Thursday, September 11, 2003

Those of you eagerly waiting for my next batch of homemade hooch (a Shiraz), I bought a hydrometer to check it out because I thought it stopped fermenting too early. Turns out it didn't (warm weather made it finish early); so it's still on track to be ready by Thanksgiving.

Too busy to engage in much philosophical discourse today, so here's more from AMONG US:

Mild-mannered, with a rumpled air of a scientist, WAYNE BEAUBIER sits in an easy chair, overstuffed bookcases over his shoulder. He adjusts his glasses as he talks.
I met Billy D'Amato when he hired me as a consultant for his film "Space Cannibals." Well, it was not called that at the time, but that's what it ended up.
The film deals with the alien abduction phenomena, which I had been studying at the time. I will say that although sexual contact between abductors and abductees is not unprecedented, it certainly is featured rather prominently in the final project. As is, of course, cannibalism. Then again, Billy said that he had the investors to think about. But Billy told me this new project would be different. It would be based on reality.
Wayne, in a suit and tie and carrying a black satchel, walks somewhat rigidly down a long trail, his face an odd expressionless mask. He stops rather abruptly and looks down.
From Wayne's POV, we see a large, deep, muddy footprint in the trail, with faint steam rising from it.
Wayne shakes his head and crouches down.
My partner is wrong. This is the creature that has his wife.

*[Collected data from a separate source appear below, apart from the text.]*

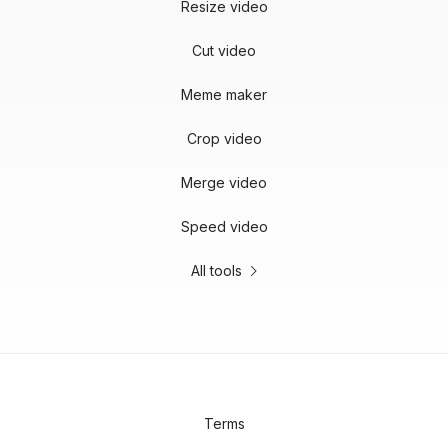
Resize video
Cut video
Meme maker
Crop video
Merge video
Speed video
All tools
Terms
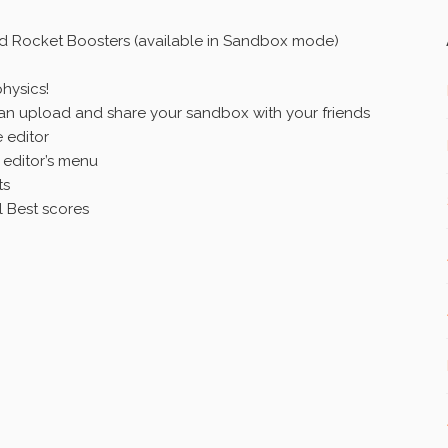
lid Rocket Boosters (available in Sandbox mode)
hysics!
 upload and share your sandbox with your friends
 editor
editor’s menu
ts
 Best scores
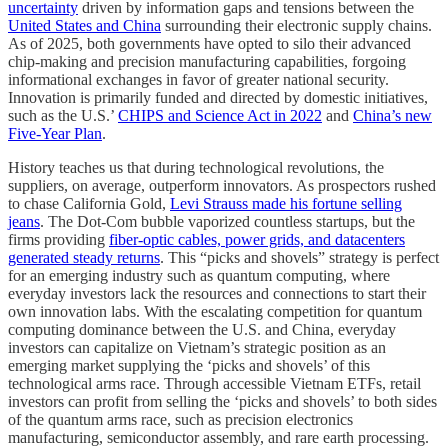
uncertainty
driven by information gaps and tensions between the
United States and China
surrounding their electronic supply chains.
As of 2025, both governments have opted to silo their advanced
chip-making and precision manufacturing capabilities, forgoing
informational exchanges in favor of greater national security.
Innovation is primarily funded and directed by domestic initiatives,
such as the U.S.’
CHIPS and Science Act in 2022
and
China’s new
Five-Year Plan
.
History teaches us that during technological revolutions, the
suppliers, on average, outperform innovators. As prospectors rushed
to chase California Gold,
Levi Strauss made his fortune selling
jeans
. The Dot-Com bubble vaporized countless startups, but the
firms providing
fiber-optic cables, power grids, and datacenters
generated steady returns
. This “picks and shovels” strategy is perfect
for an emerging industry such as quantum computing, where
everyday investors lack the resources and connections to start their
own innovation labs. With the escalating competition for quantum
computing dominance between the U.S. and China, everyday
investors can capitalize on Vietnam’s strategic position as an
emerging market supplying the ‘picks and shovels’ of this
technological arms race. Through accessible Vietnam ETFs, retail
investors can profit from selling the ‘picks and shovels’ to both sides
of the quantum arms race, such as precision electronics
manufacturing, semiconductor assembly, and rare earth processing.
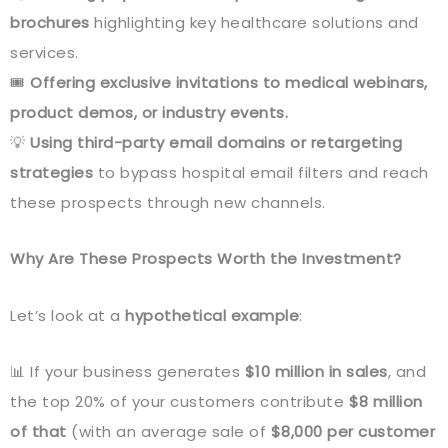
brochures
highlighting key healthcare solutions and
services.
🎟️
Offering exclusive invitations to medical webinars,
product demos, or industry events.
💡
Using third-party email domains or retargeting
strategies
to bypass hospital email filters and reach
these prospects through new channels.
Why Are These Prospects Worth the Investment?
Let’s look at a
hypothetical example
:
📊 If your business generates
$10 million in sales
, and
the top 20% of your customers contribute
$8 million
of that
(with an average sale of
$8,000 per customer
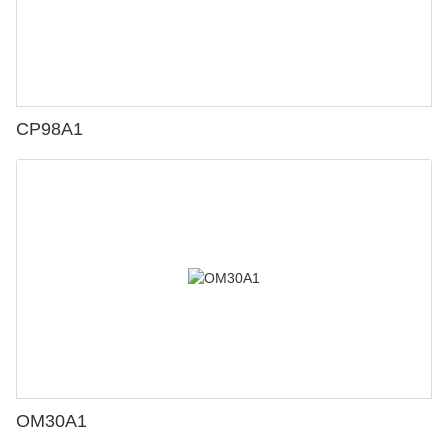
CP98A1
OM30A1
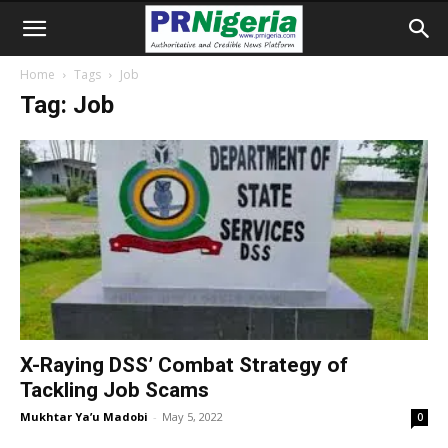
Home
Tags
Job
Tag: Job
X-Raying DSS’ Combat Strategy of
Tackling Job Scams
Mukhtar Ya’u Madobi
-
May 5, 2022
0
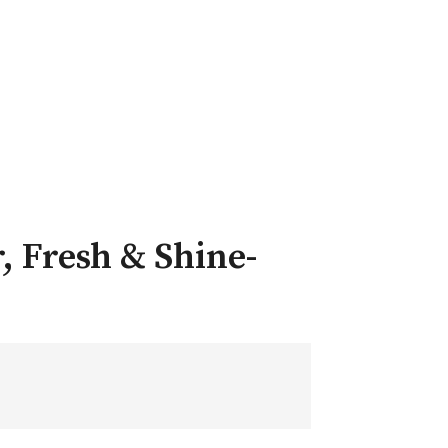
, Fresh & Shine-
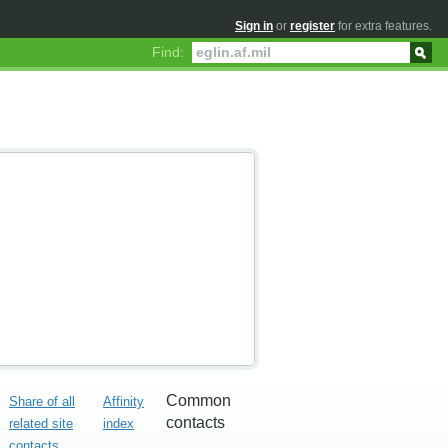
Sign in
or
register
for extra features.
Find:
Common
Share of all
Affinity
contacts
related site
index
contacts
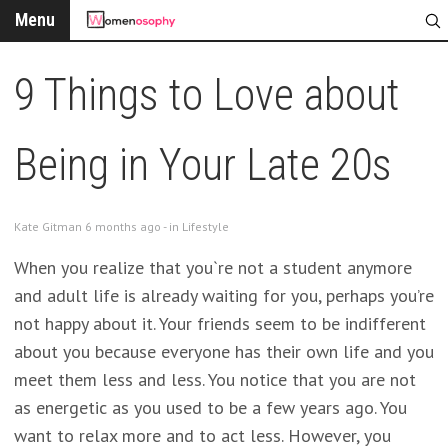
Menu
9 Things to Love about
Being in Your Late 20s
Kate Gitman 6 months ago - in
Lifestyle
When you realize that you`re not a student anymore
and adult life is already waiting for you, perhaps you’re
not happy about it. Your friends seem to be indifferent
about you because everyone has their own life and you
meet them less and less. You notice that you are not
as energetic as you used to be a few years ago. You
want to relax more and to act less. However, you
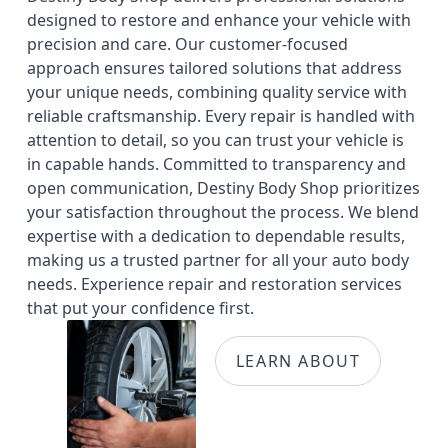
designed to restore and enhance your vehicle with
precision and care. Our customer-focused
approach ensures tailored solutions that address
your unique needs, combining quality service with
reliable craftsmanship. Every repair is handled with
attention to detail, so you can trust your vehicle is
in capable hands. Committed to transparency and
open communication, Destiny Body Shop prioritizes
your satisfaction throughout the process. We blend
expertise with a dedication to dependable results,
making us a trusted partner for all your auto body
needs. Experience repair and restoration services
that put your confidence first.
LEARN ABOUT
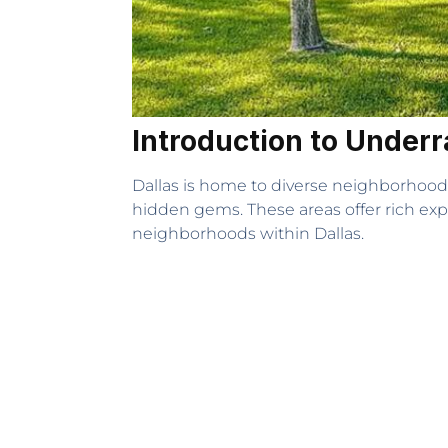
Introduction to Under
Dallas is home to diverse neighborhood
hidden gems. These areas offer rich exp
neighborhoods within Dallas.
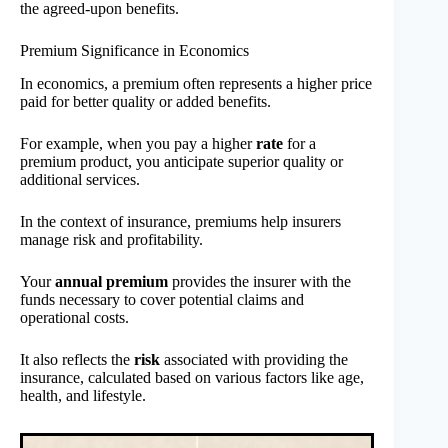
the agreed-upon benefits.
Premium Significance in Economics
In economics, a premium often represents a higher price
paid for better quality or added benefits.
For example, when you pay a higher
rate
for a
premium product, you anticipate superior quality or
additional services.
In the context of insurance, premiums help insurers
manage risk and profitability.
Your
annual premium
provides the insurer with the
funds necessary to cover potential claims and
operational costs.
It also reflects the
risk
associated with providing the
insurance, calculated based on various factors like age,
health, and lifestyle.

Not those crazy bikers.
Wayne opens the satchel and takes out some tools.
A sequence of shots reveals Wayne carefully mixing a plaster and filling the footprint.

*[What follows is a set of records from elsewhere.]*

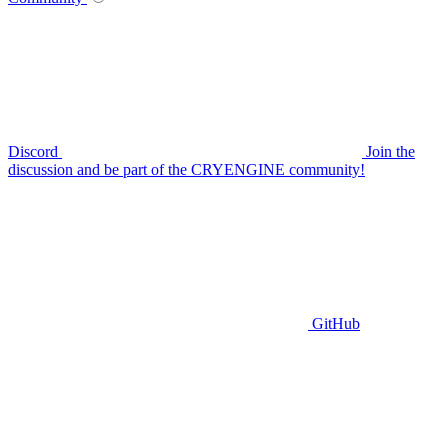
Discord
Join the
discussion and be part of the CRYENGINE community!
GitHub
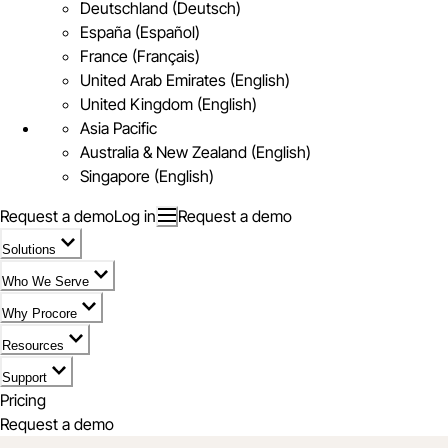
Deutschland (Deutsch)
España (Español)
France (Français)
United Arab Emirates (English)
United Kingdom (English)
Asia Pacific
Australia & New Zealand (English)
Singapore (English)
Request a demo
Log in
Request a demo
Solutions
Who We Serve
Why Procore
Resources
Support
Pricing
Request a demo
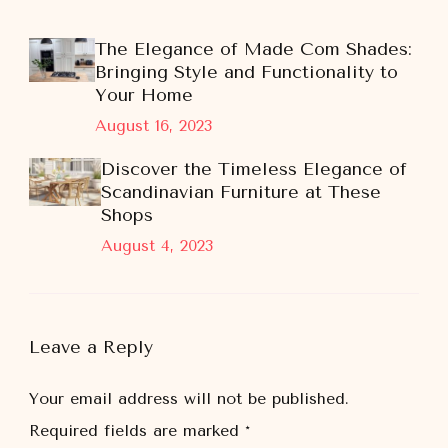
The Elegance of Made Com Shades:
Bringing Style and Functionality to
Your Home
August 16, 2023
Discover the Timeless Elegance of
Scandinavian Furniture at These
Shops
August 4, 2023
Leave a Reply
Your email address will not be published.
Required fields are marked
*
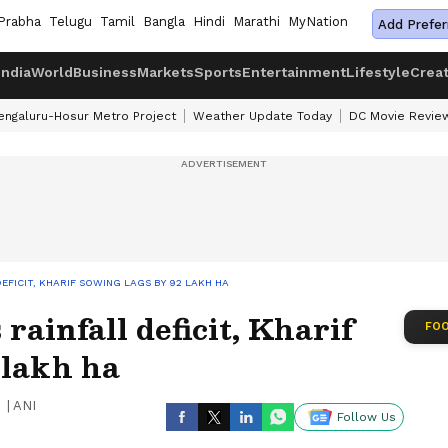
Prabha
Telugu
Tamil
Bangla
Hindi
Marathi
MyNation
Add Prefer
India
World
Business
Markets
Sports
Entertainment
Lifestyle
Crea
engaluru-Hosur Metro Project
Weather Update Today
DC Movie Revie
DEFICIT, KHARIF SOWING LAGS BY 92 LAKH HA
 rainfall deficit, Kharif
FOO
 lakh ha
|
ANI
Follow Us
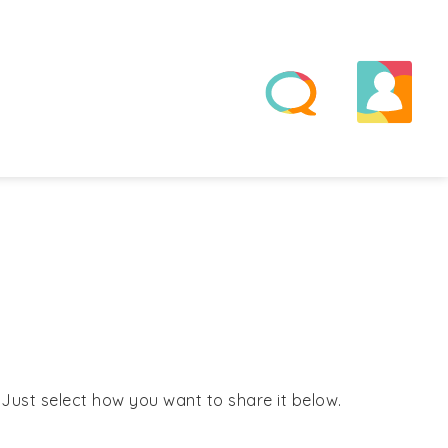
! Just select how you want to share it below.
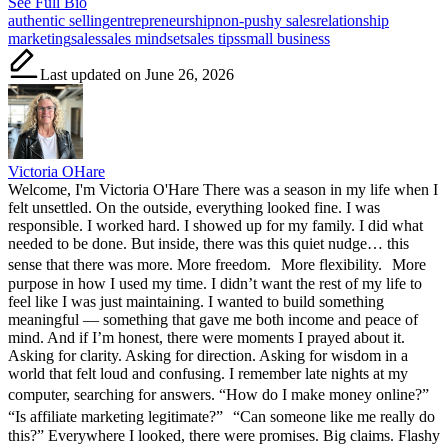
See Full Bio
Tags:
authentic selling
entrepreneurship
non-pushy sales
relationship
marketing
sales
sales mindset
sales tips
small business
Last updated on June 26, 2026
Victoria OHare
Welcome, I'm Victoria O'Hare There was a season in my life when I
felt unsettled. On the outside, everything looked fine. I was
responsible. I worked hard. I showed up for my family. I did what
needed to be done. But inside, there was this quiet nudge… this
sense that there was more. More freedom. More flexibility. More
purpose in how I used my time. I didn’t want the rest of my life to
feel like I was just maintaining. I wanted to build something
meaningful — something that gave me both income and peace of
mind. And if I’m honest, there were moments I prayed about it.
Asking for clarity. Asking for direction. Asking for wisdom in a
world that felt loud and confusing. I remember late nights at my
computer, searching for answers. “How do I make money online?”
“Is affiliate marketing legitimate?” “Can someone like me really do
this?” Everywhere I looked, there were promises. Big claims. Flashy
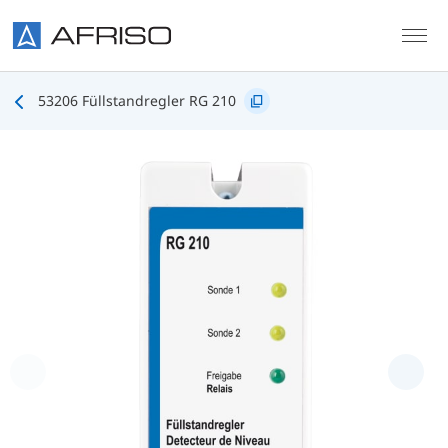
Skip to main content
53206 Füllstandregler RG 210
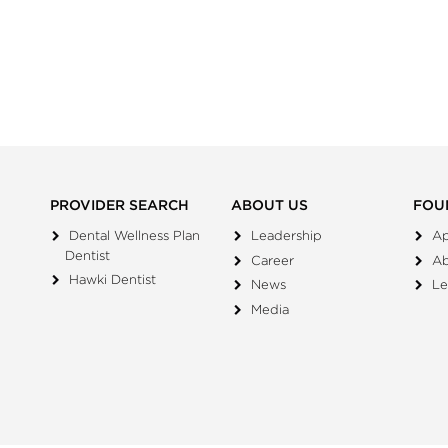
PROVIDER SEARCH
ABOUT US
FOU
Dental Wellness Plan
Leadership
Ap
Dentist
Career
A
Hawki Dentist
News
Le
Media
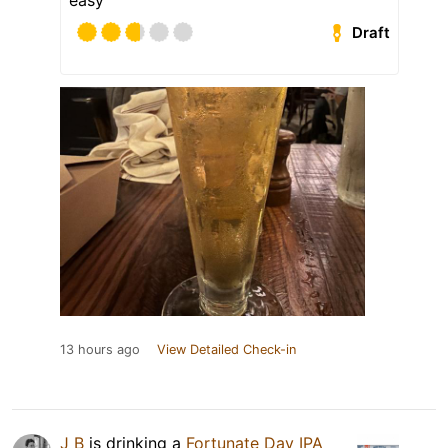
easy
Draft
13 hours ago
View Detailed Check-in
J B
is drinking a
Fortunate Day IPA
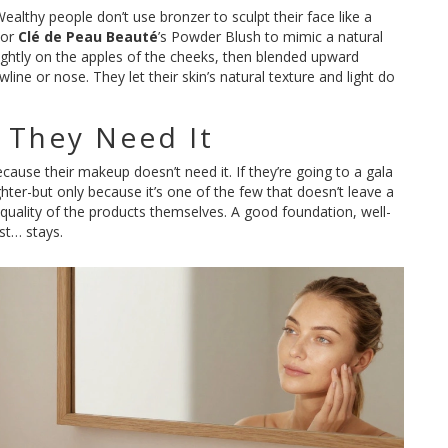
Wealthy people don’t use bronzer to sculpt their face like a
 or
Clé de Peau Beauté
’s Powder Blush to mimic a natural
 lightly on the apples of the cheeks, then blended upward
ine or nose. They let their skin’s natural texture and light do
f They Need It
ause their makeup doesn’t need it. If they’re going to a gala
ighter-but only because it’s one of the few that doesn’t leave a
e quality of the products themselves. A good foundation, well-
ust… stays.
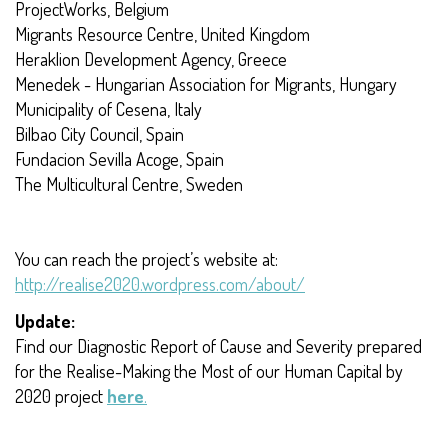
ProjectWorks, Belgium
Migrants Resource Centre, United Kingdom
Heraklion Development Agency, Greece
Menedek - Hungarian Association for Migrants, Hungary
Municipality of Cesena, Italy
Bilbao City Council, Spain
Fundacion Sevilla Acoge, Spain
The Multicultural Centre, Sweden
You can reach the project’s website at:
http://realise2020.wordpress.com/about/
Update:
Find our Diagnostic Report of Cause and Severity prepared
for the Realise-Making the Most of our Human Capital by
2020 project
here
.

Nearby, a hairy paw moves some branches aside, revealing Wayne concentrating on his work.
In a few moments, we see Wayne pulling a perfect plaster cast of the creature's foot from the ground. He nods solemnly.
This will be all the proof I need.
A twig SNAPS behind him, and Wayne's eyes open wide. He gradually turns his head to peer behind him.
The trail is empty.
Wayne EXPELS a long breath and gets to his feet.
Suddenly, the forest is shattered by an unearthly ROAR.
Wayne looks around wildly, then begins a stiff-legged run-walk away, with the plaster cast tucked under one arm.
Another ROAR splits the silence, from somewhere behind. Wayne glances over his shoulder and picks up the pace.
Suddenly he runs headlong into a hairy chest.
Feature Wayne's warbling SCREAM. He drops the plaster cast.
Feature a hairy paw coming down.
Feature a gout of blood splashing the fallen cast.
The camera lingers.
Yes, I played Agent Rayl in "Bride of Bigfoot." It was a bit part, really.
Wayne showcases a plaster cast he has hanging on the wall.
I must admit that there were some elements of the film that were not entirely...realistic. For instance, there have been very, very few instances of a bigfoot attacking a human. And the whole sequence with--uh--with the...the girls and the hot tub. But I was proud of my part, because I showed how real plaster casts are made. Like this one, recovered from La Crosse, Wisconsin. And I have one from Tell City, Indiana, that I made myself, from a print left there. I have had many people look at them. There are always people who think they can tell you what it isn't...but fewer who think they can tell you exactly what it is.